• _YOUR ASSIGNMENT_
Below are some entries. Repeat exactly the lines from the one with "10 152 369.4" through the one with "372 430 0.96", and only those.
****************
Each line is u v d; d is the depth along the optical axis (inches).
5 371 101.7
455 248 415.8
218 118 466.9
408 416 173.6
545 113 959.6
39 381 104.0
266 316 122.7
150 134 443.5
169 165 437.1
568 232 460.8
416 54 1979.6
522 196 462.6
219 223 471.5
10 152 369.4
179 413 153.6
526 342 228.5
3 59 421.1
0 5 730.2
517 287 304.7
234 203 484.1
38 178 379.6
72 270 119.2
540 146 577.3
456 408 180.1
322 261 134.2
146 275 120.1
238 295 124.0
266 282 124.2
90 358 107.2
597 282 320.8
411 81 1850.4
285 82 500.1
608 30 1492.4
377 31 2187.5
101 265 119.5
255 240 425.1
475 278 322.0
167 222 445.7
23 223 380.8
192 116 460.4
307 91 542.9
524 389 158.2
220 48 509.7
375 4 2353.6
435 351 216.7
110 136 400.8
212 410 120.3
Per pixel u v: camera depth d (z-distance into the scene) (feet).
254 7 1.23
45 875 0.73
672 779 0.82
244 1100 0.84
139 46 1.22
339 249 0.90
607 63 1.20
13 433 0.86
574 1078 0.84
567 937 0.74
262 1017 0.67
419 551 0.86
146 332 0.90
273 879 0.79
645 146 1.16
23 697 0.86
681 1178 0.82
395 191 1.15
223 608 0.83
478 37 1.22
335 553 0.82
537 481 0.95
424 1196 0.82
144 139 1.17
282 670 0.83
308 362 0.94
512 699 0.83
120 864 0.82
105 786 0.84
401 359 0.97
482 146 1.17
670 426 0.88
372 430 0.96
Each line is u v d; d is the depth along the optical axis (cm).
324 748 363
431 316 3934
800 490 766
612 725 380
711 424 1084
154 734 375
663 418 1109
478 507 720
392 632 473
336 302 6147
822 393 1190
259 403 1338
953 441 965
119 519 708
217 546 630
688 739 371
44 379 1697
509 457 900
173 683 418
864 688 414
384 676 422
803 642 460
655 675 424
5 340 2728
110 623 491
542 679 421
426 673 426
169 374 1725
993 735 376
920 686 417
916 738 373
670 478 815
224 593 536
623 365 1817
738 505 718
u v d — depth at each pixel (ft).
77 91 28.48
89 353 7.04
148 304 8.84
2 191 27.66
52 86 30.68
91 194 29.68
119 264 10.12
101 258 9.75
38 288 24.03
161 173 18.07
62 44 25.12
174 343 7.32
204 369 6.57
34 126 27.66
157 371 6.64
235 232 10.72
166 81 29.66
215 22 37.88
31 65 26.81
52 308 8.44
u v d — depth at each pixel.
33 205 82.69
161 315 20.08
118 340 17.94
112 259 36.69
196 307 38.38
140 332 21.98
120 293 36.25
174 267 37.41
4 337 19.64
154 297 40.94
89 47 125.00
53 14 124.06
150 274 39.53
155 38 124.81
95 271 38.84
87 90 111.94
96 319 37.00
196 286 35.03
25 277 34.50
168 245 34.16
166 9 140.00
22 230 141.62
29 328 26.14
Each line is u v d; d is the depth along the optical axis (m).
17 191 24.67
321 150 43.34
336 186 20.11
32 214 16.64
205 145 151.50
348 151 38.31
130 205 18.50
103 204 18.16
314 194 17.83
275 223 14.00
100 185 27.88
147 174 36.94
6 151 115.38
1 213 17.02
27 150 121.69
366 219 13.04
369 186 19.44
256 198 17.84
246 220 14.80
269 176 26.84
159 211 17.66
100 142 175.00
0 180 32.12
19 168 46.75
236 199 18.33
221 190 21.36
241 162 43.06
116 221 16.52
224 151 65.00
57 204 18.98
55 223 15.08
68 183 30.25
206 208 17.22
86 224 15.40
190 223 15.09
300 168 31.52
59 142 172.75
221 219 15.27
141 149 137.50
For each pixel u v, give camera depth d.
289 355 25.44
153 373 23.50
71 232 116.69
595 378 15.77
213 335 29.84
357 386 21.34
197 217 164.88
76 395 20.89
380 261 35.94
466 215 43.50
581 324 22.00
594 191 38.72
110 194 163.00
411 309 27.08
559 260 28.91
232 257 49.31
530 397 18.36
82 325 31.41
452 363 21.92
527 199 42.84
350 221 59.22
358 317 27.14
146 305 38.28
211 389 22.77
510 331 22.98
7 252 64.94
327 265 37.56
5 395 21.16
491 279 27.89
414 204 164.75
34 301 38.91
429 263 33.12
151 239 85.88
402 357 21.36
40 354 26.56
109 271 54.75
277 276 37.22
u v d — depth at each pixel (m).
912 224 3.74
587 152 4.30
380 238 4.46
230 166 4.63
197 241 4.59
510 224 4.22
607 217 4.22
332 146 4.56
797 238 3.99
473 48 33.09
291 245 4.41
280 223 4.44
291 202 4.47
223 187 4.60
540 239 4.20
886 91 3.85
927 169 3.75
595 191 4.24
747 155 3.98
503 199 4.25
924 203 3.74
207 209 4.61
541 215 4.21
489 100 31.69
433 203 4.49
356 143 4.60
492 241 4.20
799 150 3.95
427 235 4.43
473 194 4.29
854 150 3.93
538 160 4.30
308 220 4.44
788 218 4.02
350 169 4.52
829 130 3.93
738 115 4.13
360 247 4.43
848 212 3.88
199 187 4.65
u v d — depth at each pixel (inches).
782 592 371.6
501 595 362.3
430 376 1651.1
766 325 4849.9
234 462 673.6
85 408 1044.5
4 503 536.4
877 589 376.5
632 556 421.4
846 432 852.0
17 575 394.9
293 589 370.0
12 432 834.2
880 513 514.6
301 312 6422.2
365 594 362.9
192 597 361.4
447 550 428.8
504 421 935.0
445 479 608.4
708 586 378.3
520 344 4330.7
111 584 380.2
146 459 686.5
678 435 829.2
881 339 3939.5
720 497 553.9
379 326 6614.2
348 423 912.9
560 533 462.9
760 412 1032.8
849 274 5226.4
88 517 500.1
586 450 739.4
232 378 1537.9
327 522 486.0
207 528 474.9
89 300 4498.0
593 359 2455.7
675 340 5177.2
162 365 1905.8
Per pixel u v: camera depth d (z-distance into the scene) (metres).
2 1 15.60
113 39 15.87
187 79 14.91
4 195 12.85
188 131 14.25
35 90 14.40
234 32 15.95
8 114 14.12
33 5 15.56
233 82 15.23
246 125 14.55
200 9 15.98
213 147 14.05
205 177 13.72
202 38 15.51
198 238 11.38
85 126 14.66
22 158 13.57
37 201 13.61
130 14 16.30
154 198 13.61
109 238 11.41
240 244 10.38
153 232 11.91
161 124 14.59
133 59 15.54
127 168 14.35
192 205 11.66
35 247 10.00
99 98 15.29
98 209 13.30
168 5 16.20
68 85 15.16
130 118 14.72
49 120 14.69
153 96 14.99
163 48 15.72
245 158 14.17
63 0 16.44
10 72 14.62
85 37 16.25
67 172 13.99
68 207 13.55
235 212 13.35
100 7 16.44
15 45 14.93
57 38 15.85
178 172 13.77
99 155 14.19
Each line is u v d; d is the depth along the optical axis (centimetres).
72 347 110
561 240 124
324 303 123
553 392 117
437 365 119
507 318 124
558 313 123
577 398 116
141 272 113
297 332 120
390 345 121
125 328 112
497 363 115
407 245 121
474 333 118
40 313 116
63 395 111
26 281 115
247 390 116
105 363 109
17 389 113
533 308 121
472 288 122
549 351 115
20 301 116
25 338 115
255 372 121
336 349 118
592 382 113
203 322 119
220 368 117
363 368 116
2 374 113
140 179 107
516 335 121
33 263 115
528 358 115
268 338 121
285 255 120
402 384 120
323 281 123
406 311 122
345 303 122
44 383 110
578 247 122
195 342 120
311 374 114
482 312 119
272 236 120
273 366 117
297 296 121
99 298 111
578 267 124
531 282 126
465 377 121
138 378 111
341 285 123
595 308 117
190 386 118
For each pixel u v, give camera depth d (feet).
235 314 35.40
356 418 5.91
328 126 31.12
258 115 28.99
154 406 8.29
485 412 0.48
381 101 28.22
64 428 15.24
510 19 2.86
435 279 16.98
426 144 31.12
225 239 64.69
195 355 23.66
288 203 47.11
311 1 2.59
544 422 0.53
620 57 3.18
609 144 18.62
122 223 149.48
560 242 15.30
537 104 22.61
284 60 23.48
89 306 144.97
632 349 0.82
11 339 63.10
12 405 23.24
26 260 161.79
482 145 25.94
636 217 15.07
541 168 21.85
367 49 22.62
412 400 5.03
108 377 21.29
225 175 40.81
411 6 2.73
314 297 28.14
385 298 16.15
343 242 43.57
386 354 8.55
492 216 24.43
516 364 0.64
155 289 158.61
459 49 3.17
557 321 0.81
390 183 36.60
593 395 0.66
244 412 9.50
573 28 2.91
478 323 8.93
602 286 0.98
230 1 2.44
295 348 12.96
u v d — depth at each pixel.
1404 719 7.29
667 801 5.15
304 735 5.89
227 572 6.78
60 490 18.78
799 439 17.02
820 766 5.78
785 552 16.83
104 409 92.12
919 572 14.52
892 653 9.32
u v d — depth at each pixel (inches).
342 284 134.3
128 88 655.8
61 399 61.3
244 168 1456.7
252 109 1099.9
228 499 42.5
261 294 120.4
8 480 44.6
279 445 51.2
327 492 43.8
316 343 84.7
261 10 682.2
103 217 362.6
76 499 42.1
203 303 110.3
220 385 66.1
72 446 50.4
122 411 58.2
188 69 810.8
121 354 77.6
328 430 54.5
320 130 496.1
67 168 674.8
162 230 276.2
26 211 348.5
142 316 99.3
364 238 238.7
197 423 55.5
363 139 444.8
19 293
****************
• _ANSWER BOX_
10 152 369.4
179 413 153.6
526 342 228.5
3 59 421.1
0 5 730.2
517 287 304.7
234 203 484.1
38 178 379.6
72 270 119.2
540 146 577.3
456 408 180.1
322 261 134.2
146 275 120.1
238 295 124.0
266 282 124.2
90 358 107.2
597 282 320.8
411 81 1850.4
285 82 500.1
608 30 1492.4
377 31 2187.5
101 265 119.5
255 240 425.1
475 278 322.0
167 222 445.7
23 223 380.8
192 116 460.4
307 91 542.9
524 389 158.2
220 48 509.7
375 4 2353.6
435 351 216.7
110 136 400.8
212 410 120.3
Per pixel u v: camera depth d (z-distance into the scene) (feet).
254 7 1.23
45 875 0.73
672 779 0.82
244 1100 0.84
139 46 1.22
339 249 0.90
607 63 1.20
13 433 0.86
574 1078 0.84
567 937 0.74
262 1017 0.67
419 551 0.86
146 332 0.90
273 879 0.79
645 146 1.16
23 697 0.86
681 1178 0.82
395 191 1.15
223 608 0.83
478 37 1.22
335 553 0.82
537 481 0.95
424 1196 0.82
144 139 1.17
282 670 0.83
308 362 0.94
512 699 0.83
120 864 0.82
105 786 0.84
401 359 0.97
482 146 1.17
670 426 0.88
372 430 0.96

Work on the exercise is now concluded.